### WHAT YOU WILL DO
Nothing should be left out. Transcribe the entries exactly as written.

### SOURCE INFORMATION
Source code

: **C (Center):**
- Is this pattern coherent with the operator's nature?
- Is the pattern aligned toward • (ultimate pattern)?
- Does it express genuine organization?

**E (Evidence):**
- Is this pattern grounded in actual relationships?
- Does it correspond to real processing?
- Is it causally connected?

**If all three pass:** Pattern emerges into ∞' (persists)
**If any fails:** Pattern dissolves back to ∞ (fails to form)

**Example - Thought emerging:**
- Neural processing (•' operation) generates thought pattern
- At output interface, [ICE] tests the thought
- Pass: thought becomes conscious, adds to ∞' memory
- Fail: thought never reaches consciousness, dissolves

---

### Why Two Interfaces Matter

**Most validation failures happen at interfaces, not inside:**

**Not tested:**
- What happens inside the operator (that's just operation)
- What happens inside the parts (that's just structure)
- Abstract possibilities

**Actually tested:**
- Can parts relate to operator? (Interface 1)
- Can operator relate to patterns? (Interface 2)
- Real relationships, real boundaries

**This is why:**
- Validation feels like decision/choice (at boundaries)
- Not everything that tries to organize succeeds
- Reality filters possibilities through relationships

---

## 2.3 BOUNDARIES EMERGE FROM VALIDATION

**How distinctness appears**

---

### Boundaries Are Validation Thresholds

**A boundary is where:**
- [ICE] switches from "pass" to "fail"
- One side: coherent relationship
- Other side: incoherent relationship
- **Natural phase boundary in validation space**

### PROBLEM SOLUTION
Source code

: **C (Center):**
- Is this pattern coherent with the operator's nature?
- Is the pattern aligned toward • (ultimate pattern)?
- Does it express genuine organization?

**E (Evidence):**
- Is this pattern grounded in actual relationships?
- Does it correspond to real processing?
- Is it causally connected?

**If all three pass:** Pattern emerges into ∞' (persists)
**If any fails:** Pattern dissolves back to ∞ (fails to form)

**Example - Thought emerging:**
- Neural processing (•' operation) generates thought pattern
- At output interface, [ICE] tests the thought
- Pass: thought becomes conscious, adds to ∞' memory
- Fail: thought never reaches consciousness, dissolves

---

### Why Two Interfaces Matter

**Most validation failures happen at interfaces, not inside:**

**Not tested:**
- What happens inside the operator (that's just operation)
- What happens inside the parts (that's just structure)
- Abstract possibilities

**Actually tested:**
- Can parts relate to operator? (Interface 1)
- Can operator relate to patterns? (Interface 2)
- Real relationships, real boundaries

**This is why:**
- Validation feels like decision/choice (at boundaries)
- Not everything that tries to organize succeeds
- Reality filters possibilities through relationships

---

## 2.3 BOUNDARIES EMERGE FROM VALIDATION

**How distinctness appears**

---

### Boundaries Are Validation Thresholds

**A boundary is where:**
- [ICE] switches from "pass" to "fail"
- One side: coherent relationship
- Other side: incoherent relationship
- **Natural phase boundary in validation space**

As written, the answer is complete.